Forensic in picking apart a toxic work culture, On the Record is particularly strong on the way women are forced to improvise ways to navigate harassment without jeopardising their careers – or worse, to just accept it as par for the course. ‘I thought [Simmons] was this tragic ADD puppy dog that I just had to keep retraining’, remembers Dixon. ‘I thought it was part of the culture’. She even recounts similar harassment at the hands of her next boss, record label head Antonio ‘LA’ Reid. It must have seemed less like bad luck than a sign of an epidemic.
Filmmakers Kirby Dick and Amy Ziering tackled sexual abuse on college campuses in 2015’s The Hunting Ground and here they ably deconstruct the shattering impact of sexual assault on psyches, careers and even families through a mosaic of interviews. Writer Sil Lai Abrams and movie producer Jenny Lumet share familiar horrors at the hands of Simmons, while a number of African-American academics, authors and music industry professionals help put the story into a wider context.

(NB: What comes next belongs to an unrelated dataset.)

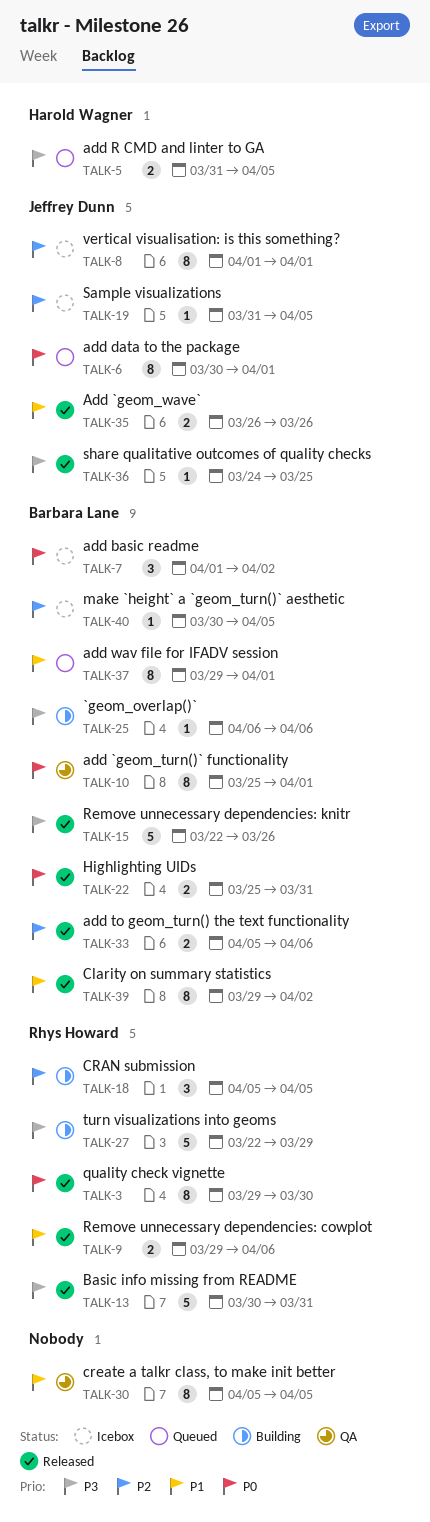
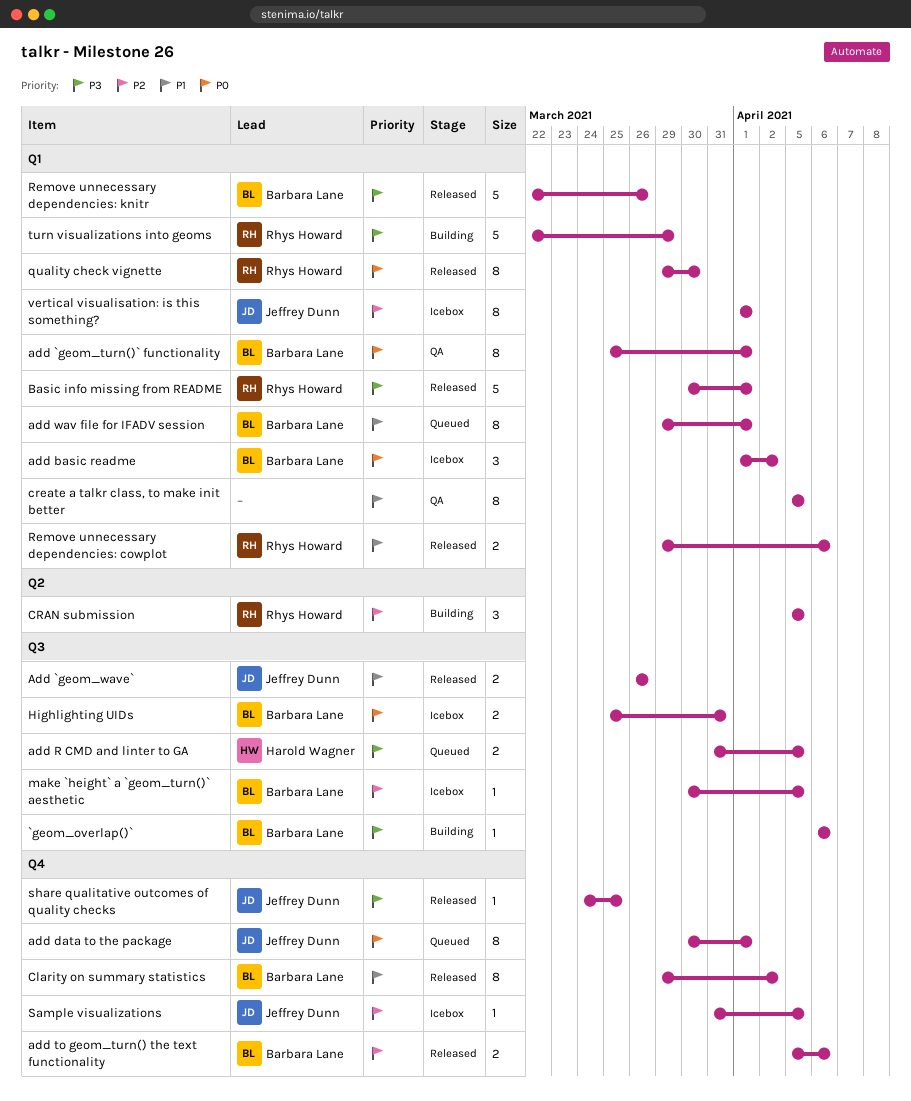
Basic info missing from README, due: Mar 31 -> Apr 1
Highlighting UIDs, status: Released -> Icebox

Rap music is neither spared nor blamed for the music industry’s culture of misogyny – On the Record is quick to remind us that The Beatles’ Run for Your Life long predated anything 2 Live Crew came up with – and there’s trenchant insights into the huge pressure these women felt to avoid knocking a beloved African-American figure like Simmons off their perch, regardless of his deeds.
The story is a complex and potentially ongoing one – Simmons has since moved to Bali, which has no extradition treaty with the US, while Reid has offered an apology of sorts – but its takeaways are much easier to parse: women like Dixon must be believed, empowered and supported. On the Record isn’t an easy watch but it’s an important one.
Available to stream in the UK now and on HBO Max in the US.